INFORMATION GIVEN:
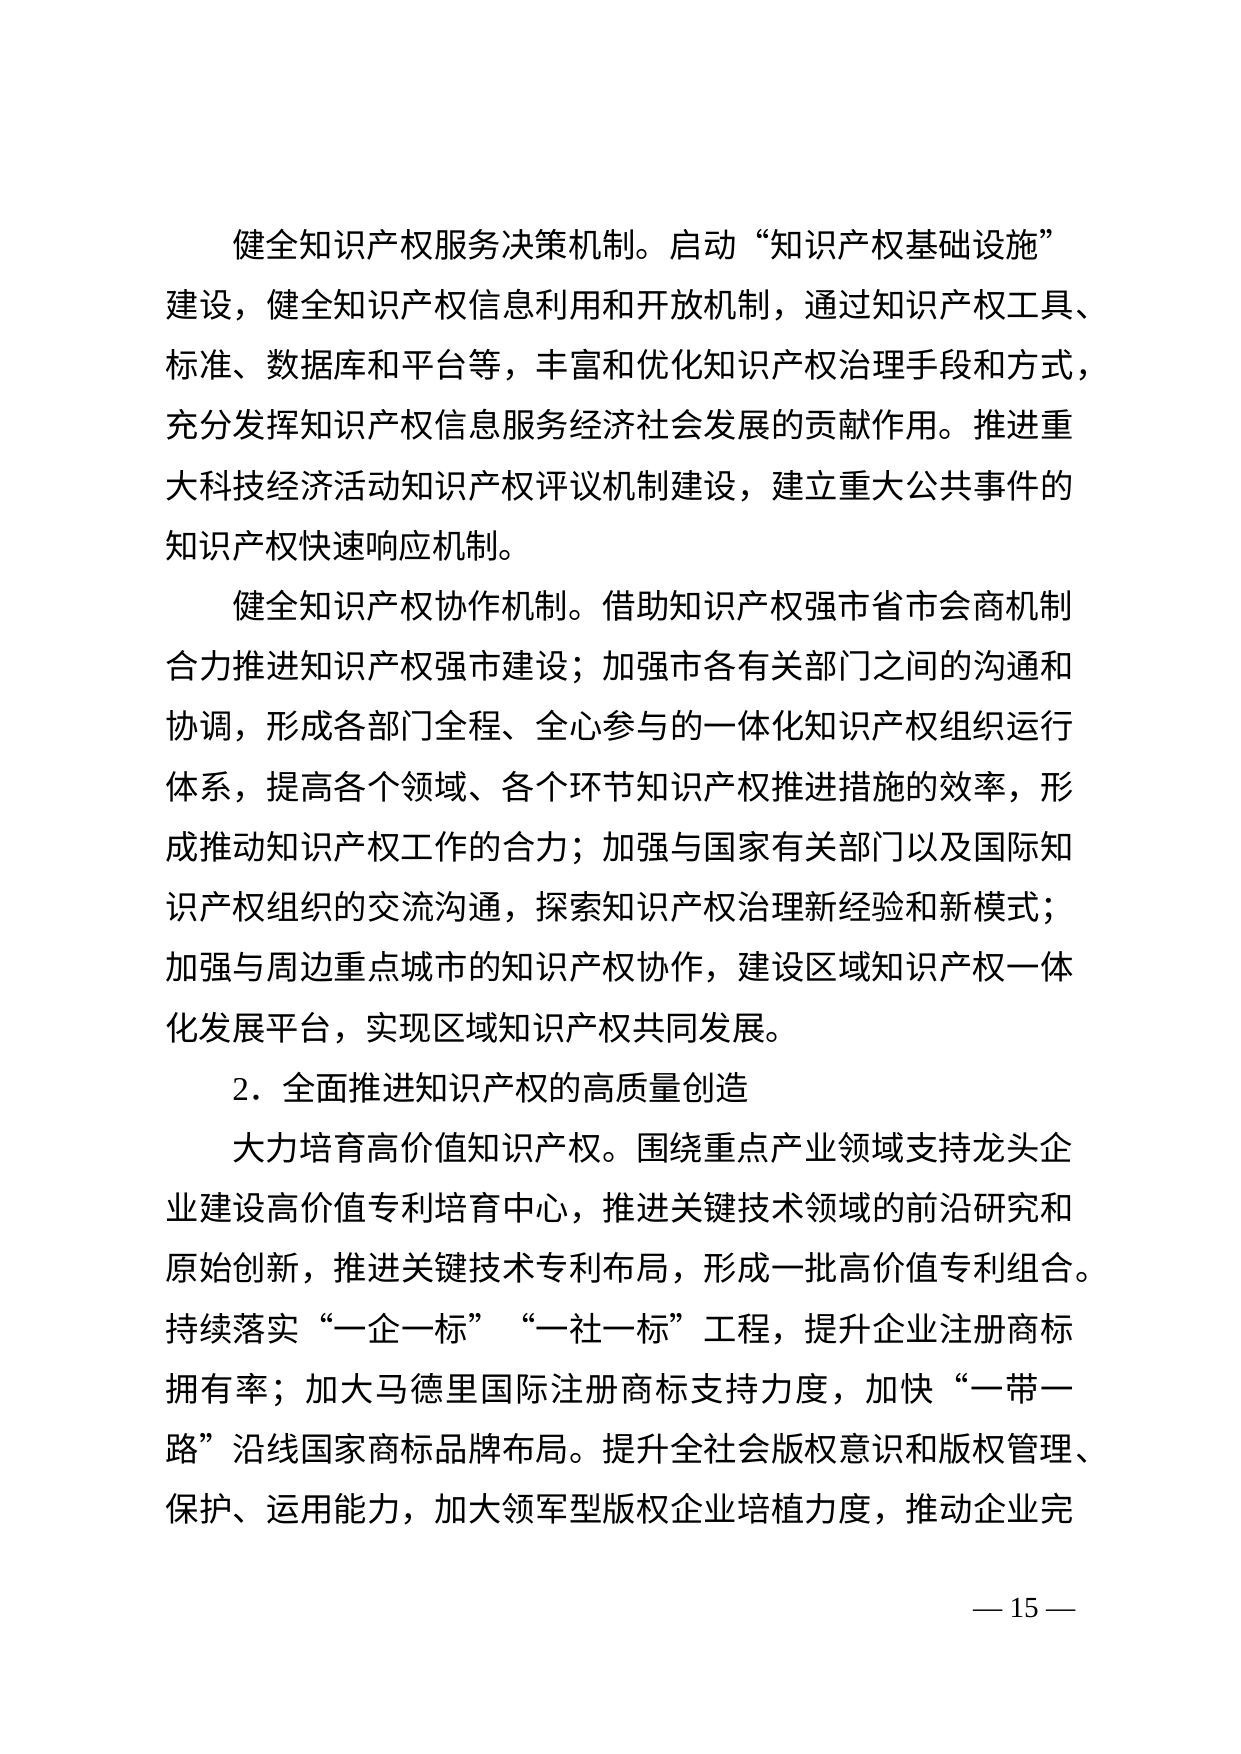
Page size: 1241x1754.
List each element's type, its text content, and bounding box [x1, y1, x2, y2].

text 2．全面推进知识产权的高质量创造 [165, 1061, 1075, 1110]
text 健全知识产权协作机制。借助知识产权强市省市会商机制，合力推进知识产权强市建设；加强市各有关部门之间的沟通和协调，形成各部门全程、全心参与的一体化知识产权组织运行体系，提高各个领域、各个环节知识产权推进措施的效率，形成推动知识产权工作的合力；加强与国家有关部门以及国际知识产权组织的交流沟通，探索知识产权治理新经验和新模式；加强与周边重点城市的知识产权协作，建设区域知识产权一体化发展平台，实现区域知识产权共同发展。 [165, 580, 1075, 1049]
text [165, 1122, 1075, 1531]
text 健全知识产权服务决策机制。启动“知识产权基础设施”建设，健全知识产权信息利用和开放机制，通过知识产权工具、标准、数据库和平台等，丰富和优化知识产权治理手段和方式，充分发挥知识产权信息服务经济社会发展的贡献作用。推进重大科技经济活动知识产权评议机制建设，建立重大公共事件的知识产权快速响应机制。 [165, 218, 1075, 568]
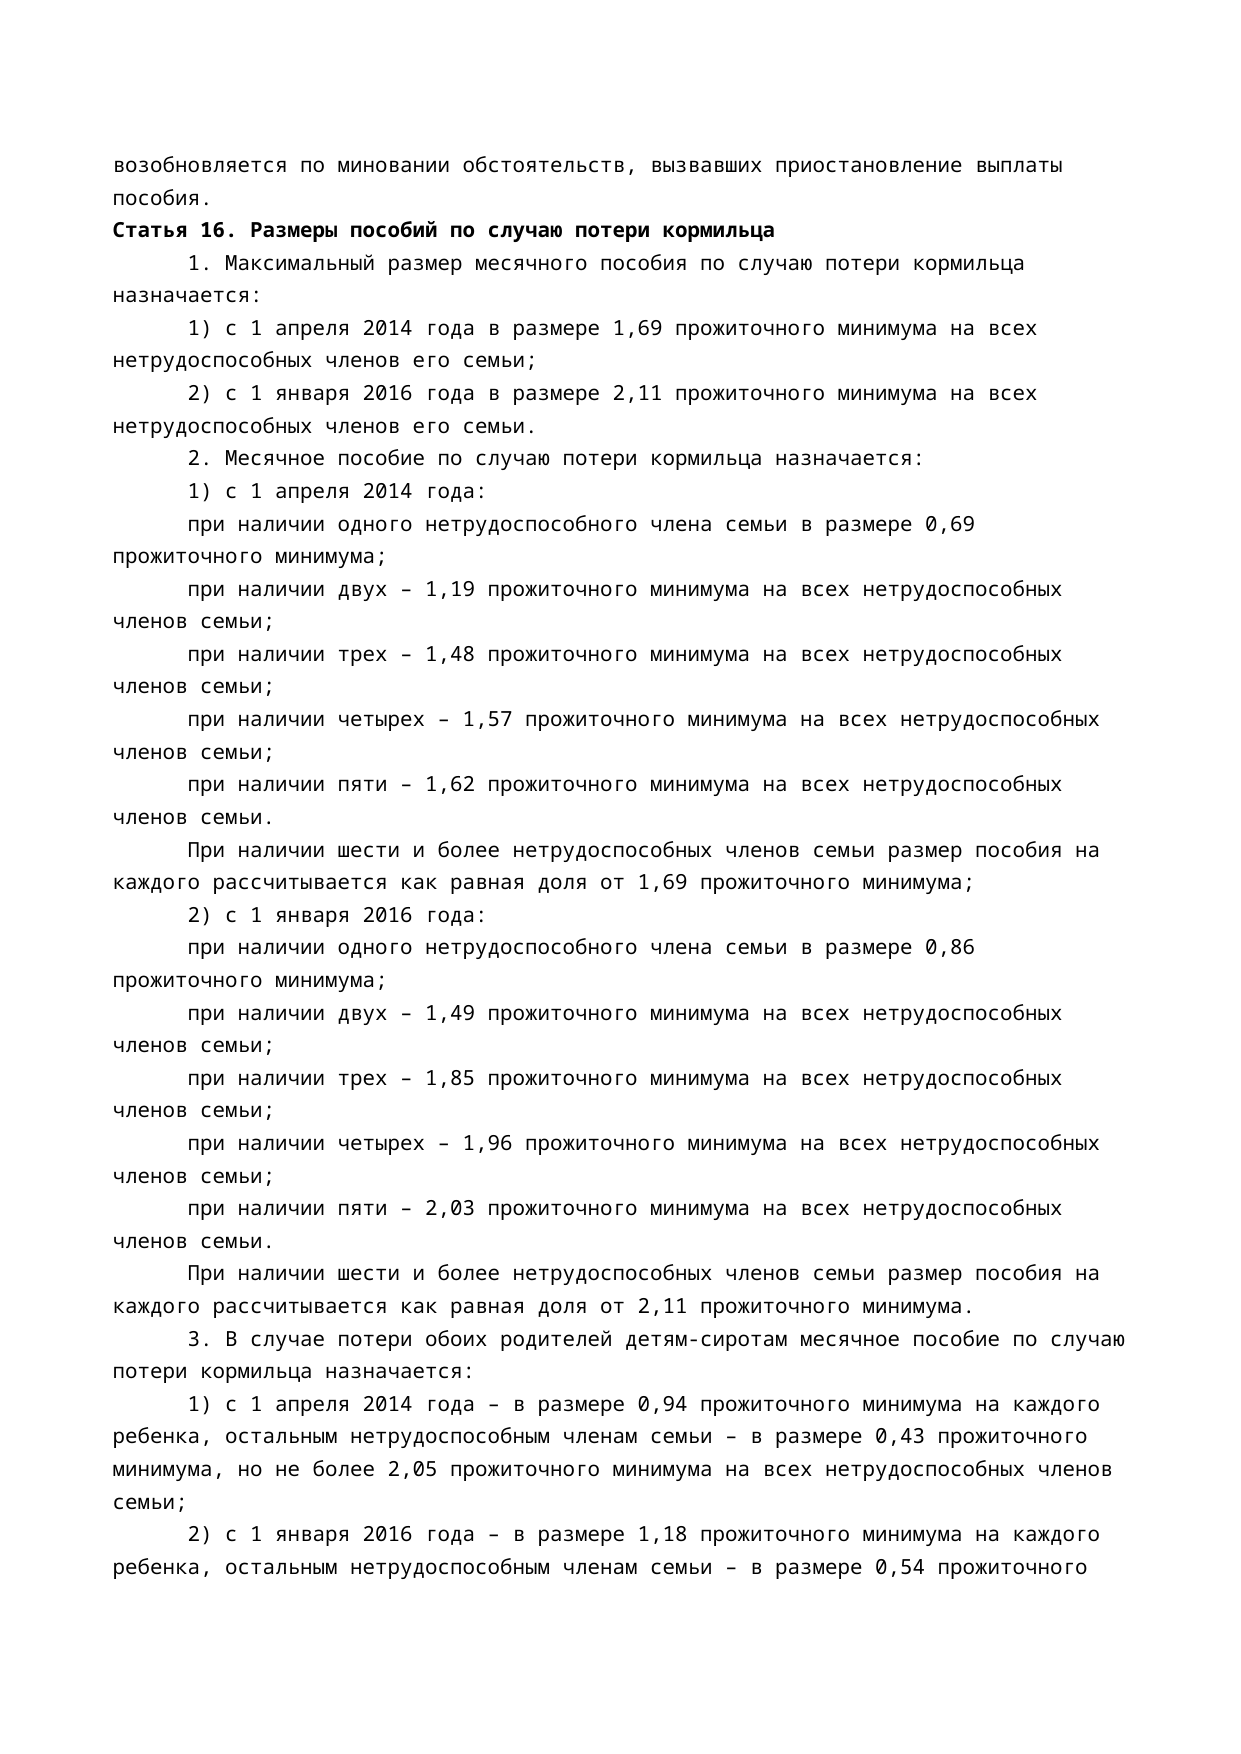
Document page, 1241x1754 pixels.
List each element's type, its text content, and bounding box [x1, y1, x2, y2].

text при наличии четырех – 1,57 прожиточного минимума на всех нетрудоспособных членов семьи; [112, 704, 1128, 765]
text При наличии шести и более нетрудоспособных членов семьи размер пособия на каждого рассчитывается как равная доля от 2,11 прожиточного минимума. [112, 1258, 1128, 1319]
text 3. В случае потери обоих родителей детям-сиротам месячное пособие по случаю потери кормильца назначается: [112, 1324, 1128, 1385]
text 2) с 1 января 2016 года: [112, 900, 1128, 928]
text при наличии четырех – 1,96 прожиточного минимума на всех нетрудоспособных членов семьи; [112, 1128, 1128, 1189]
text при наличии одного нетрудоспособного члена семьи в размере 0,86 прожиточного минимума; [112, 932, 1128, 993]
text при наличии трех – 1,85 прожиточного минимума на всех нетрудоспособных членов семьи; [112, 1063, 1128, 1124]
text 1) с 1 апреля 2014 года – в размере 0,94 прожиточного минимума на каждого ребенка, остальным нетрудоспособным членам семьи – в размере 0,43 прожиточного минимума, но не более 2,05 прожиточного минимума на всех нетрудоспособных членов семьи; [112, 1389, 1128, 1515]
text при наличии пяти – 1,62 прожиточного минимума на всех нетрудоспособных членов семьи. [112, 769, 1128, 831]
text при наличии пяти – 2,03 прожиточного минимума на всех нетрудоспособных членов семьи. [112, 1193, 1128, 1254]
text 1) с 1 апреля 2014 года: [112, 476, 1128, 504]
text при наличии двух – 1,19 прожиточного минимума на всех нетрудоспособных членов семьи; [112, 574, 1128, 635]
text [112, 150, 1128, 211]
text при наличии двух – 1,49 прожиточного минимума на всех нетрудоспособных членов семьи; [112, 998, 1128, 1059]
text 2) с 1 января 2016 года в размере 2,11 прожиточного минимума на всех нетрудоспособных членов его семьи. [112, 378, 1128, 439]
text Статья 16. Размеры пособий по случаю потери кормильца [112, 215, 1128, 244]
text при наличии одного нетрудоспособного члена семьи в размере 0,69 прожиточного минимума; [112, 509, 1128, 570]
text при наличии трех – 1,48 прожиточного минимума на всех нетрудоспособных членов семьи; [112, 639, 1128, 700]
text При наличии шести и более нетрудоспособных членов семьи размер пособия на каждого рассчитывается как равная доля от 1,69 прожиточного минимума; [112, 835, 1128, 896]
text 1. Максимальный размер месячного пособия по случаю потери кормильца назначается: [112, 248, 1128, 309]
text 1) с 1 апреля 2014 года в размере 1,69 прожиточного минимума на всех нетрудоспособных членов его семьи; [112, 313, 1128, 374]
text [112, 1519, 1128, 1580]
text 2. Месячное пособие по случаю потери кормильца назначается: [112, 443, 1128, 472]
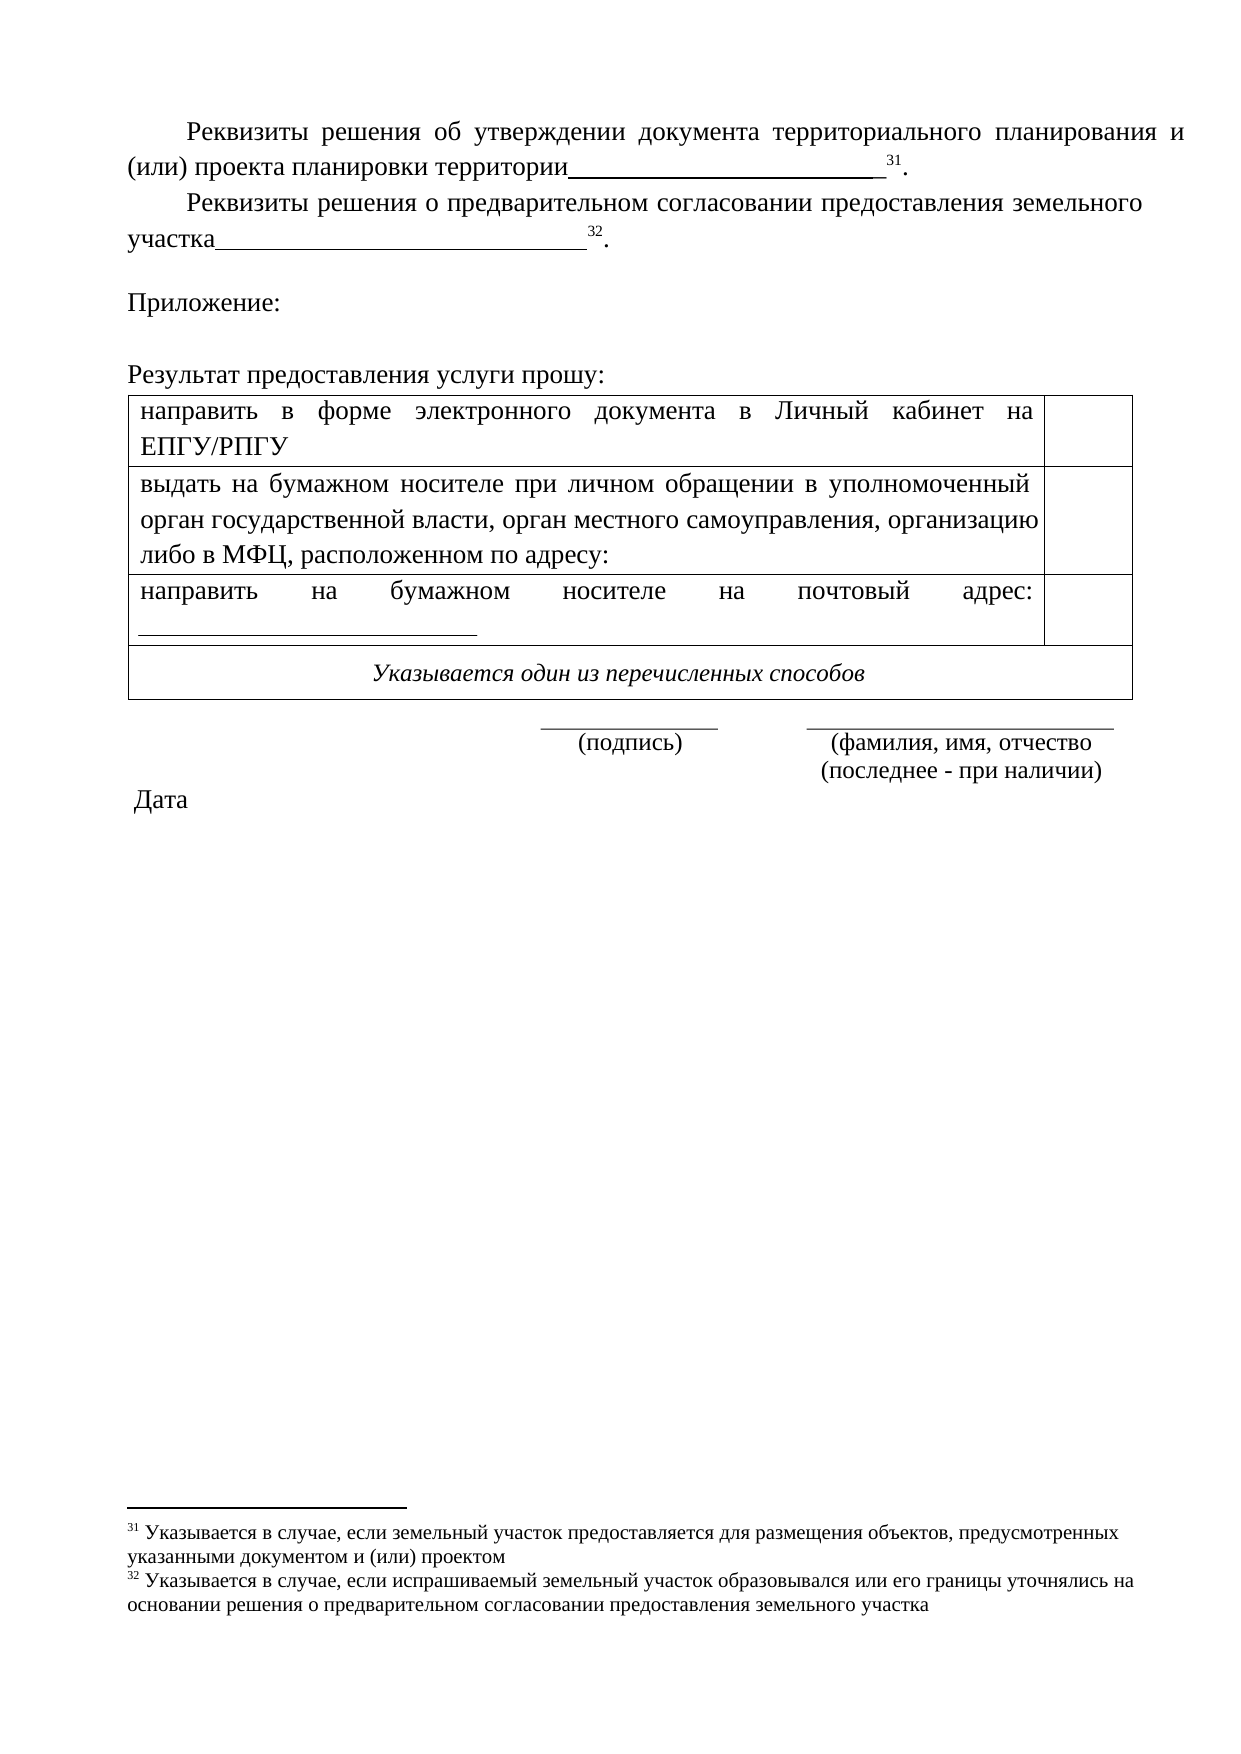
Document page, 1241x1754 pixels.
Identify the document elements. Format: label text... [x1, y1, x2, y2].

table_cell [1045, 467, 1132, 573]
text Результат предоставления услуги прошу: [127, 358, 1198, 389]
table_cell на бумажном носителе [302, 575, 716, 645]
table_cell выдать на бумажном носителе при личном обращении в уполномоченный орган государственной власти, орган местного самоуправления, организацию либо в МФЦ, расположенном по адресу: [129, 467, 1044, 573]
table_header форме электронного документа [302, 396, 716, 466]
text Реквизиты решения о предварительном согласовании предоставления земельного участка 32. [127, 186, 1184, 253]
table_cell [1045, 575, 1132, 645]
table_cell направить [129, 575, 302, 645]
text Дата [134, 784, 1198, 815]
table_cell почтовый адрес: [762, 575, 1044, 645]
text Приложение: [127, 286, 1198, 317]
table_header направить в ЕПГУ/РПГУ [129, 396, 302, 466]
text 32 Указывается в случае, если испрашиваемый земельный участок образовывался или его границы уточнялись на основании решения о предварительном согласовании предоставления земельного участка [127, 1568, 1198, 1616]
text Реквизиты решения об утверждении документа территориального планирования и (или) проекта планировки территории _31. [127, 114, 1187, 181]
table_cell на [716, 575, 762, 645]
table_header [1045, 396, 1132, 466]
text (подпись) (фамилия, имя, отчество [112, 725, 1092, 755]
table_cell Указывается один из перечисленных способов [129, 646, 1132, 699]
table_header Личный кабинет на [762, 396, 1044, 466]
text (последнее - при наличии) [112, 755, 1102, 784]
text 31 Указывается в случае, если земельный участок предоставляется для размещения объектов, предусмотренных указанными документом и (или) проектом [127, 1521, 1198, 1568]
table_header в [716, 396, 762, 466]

YOUR GOAL: The answer must be an exact copy of the records, with no images in it.

ANSWER TO THIS EXERCISE:
Page size: 1241x1754.
List each element's type, its text content, and bounding box [x1, y1, x2, y2].

text 2．全面推进知识产权的高质量创造 [165, 1061, 1075, 1110]
text 健全知识产权协作机制。借助知识产权强市省市会商机制，合力推进知识产权强市建设；加强市各有关部门之间的沟通和协调，形成各部门全程、全心参与的一体化知识产权组织运行体系，提高各个领域、各个环节知识产权推进措施的效率，形成推动知识产权工作的合力；加强与国家有关部门以及国际知识产权组织的交流沟通，探索知识产权治理新经验和新模式；加强与周边重点城市的知识产权协作，建设区域知识产权一体化发展平台，实现区域知识产权共同发展。 [165, 580, 1075, 1049]
text [165, 1122, 1075, 1531]
text 健全知识产权服务决策机制。启动“知识产权基础设施”建设，健全知识产权信息利用和开放机制，通过知识产权工具、标准、数据库和平台等，丰富和优化知识产权治理手段和方式，充分发挥知识产权信息服务经济社会发展的贡献作用。推进重大科技经济活动知识产权评议机制建设，建立重大公共事件的知识产权快速响应机制。 [165, 218, 1075, 568]
Document page, 1241x1754 pixels.
List each element's type, its text content, and bounding box [x1, y1, x2, y2].

text при наличии четырех – 1,57 прожиточного минимума на всех нетрудоспособных членов семьи; [112, 704, 1128, 765]
text При наличии шести и более нетрудоспособных членов семьи размер пособия на каждого рассчитывается как равная доля от 2,11 прожиточного минимума. [112, 1258, 1128, 1319]
text 3. В случае потери обоих родителей детям-сиротам месячное пособие по случаю потери кормильца назначается: [112, 1324, 1128, 1385]
text 2) с 1 января 2016 года: [112, 900, 1128, 928]
text при наличии четырех – 1,96 прожиточного минимума на всех нетрудоспособных членов семьи; [112, 1128, 1128, 1189]
text при наличии одного нетрудоспособного члена семьи в размере 0,86 прожиточного минимума; [112, 932, 1128, 993]
text при наличии трех – 1,85 прожиточного минимума на всех нетрудоспособных членов семьи; [112, 1063, 1128, 1124]
text 1) с 1 апреля 2014 года – в размере 0,94 прожиточного минимума на каждого ребенка, остальным нетрудоспособным членам семьи – в размере 0,43 прожиточного минимума, но не более 2,05 прожиточного минимума на всех нетрудоспособных членов семьи; [112, 1389, 1128, 1515]
text при наличии пяти – 1,62 прожиточного минимума на всех нетрудоспособных членов семьи. [112, 769, 1128, 831]
text при наличии пяти – 2,03 прожиточного минимума на всех нетрудоспособных членов семьи. [112, 1193, 1128, 1254]
text 1) с 1 апреля 2014 года: [112, 476, 1128, 504]
text при наличии двух – 1,19 прожиточного минимума на всех нетрудоспособных членов семьи; [112, 574, 1128, 635]
text [112, 150, 1128, 211]
text при наличии двух – 1,49 прожиточного минимума на всех нетрудоспособных членов семьи; [112, 998, 1128, 1059]
text 2) с 1 января 2016 года в размере 2,11 прожиточного минимума на всех нетрудоспособных членов его семьи. [112, 378, 1128, 439]
text Статья 16. Размеры пособий по случаю потери кормильца [112, 215, 1128, 244]
text при наличии одного нетрудоспособного члена семьи в размере 0,69 прожиточного минимума; [112, 509, 1128, 570]
text при наличии трех – 1,48 прожиточного минимума на всех нетрудоспособных членов семьи; [112, 639, 1128, 700]
text При наличии шести и более нетрудоспособных членов семьи размер пособия на каждого рассчитывается как равная доля от 1,69 прожиточного минимума; [112, 835, 1128, 896]
text 1. Максимальный размер месячного пособия по случаю потери кормильца назначается: [112, 248, 1128, 309]
text 1) с 1 апреля 2014 года в размере 1,69 прожиточного минимума на всех нетрудоспособных членов его семьи; [112, 313, 1128, 374]
text [112, 1519, 1128, 1580]
text 2. Месячное пособие по случаю потери кормильца назначается: [112, 443, 1128, 472]
Document page, 1241x1754 pixels.
Identify the document elements. Format: label text... [x1, y1, x2, y2].

table_cell [1045, 467, 1132, 573]
text Результат предоставления услуги прошу: [127, 358, 1198, 389]
table_cell на бумажном носителе [302, 575, 716, 645]
table_cell выдать на бумажном носителе при личном обращении в уполномоченный орган государственной власти, орган местного самоуправления, организацию либо в МФЦ, расположенном по адресу: [129, 467, 1044, 573]
table_header форме электронного документа [302, 396, 716, 466]
text Реквизиты решения о предварительном согласовании предоставления земельного участка 32. [127, 186, 1184, 253]
table_cell [1045, 575, 1132, 645]
table_cell направить [129, 575, 302, 645]
text Дата [134, 784, 1198, 815]
table_cell почтовый адрес: [762, 575, 1044, 645]
text Приложение: [127, 286, 1198, 317]
table_header направить в ЕПГУ/РПГУ [129, 396, 302, 466]
text 32 Указывается в случае, если испрашиваемый земельный участок образовывался или его границы уточнялись на основании решения о предварительном согласовании предоставления земельного участка [127, 1568, 1198, 1616]
text Реквизиты решения об утверждении документа территориального планирования и (или) проекта планировки территории _31. [127, 114, 1187, 181]
table_cell на [716, 575, 762, 645]
table_header [1045, 396, 1132, 466]
text (подпись) (фамилия, имя, отчество [112, 725, 1092, 755]
table_cell Указывается один из перечисленных способов [129, 646, 1132, 699]
table_header Личный кабинет на [762, 396, 1044, 466]
text (последнее - при наличии) [112, 755, 1102, 784]
text 31 Указывается в случае, если земельный участок предоставляется для размещения объектов, предусмотренных указанными документом и (или) проектом [127, 1521, 1198, 1568]
table_header в [716, 396, 762, 466]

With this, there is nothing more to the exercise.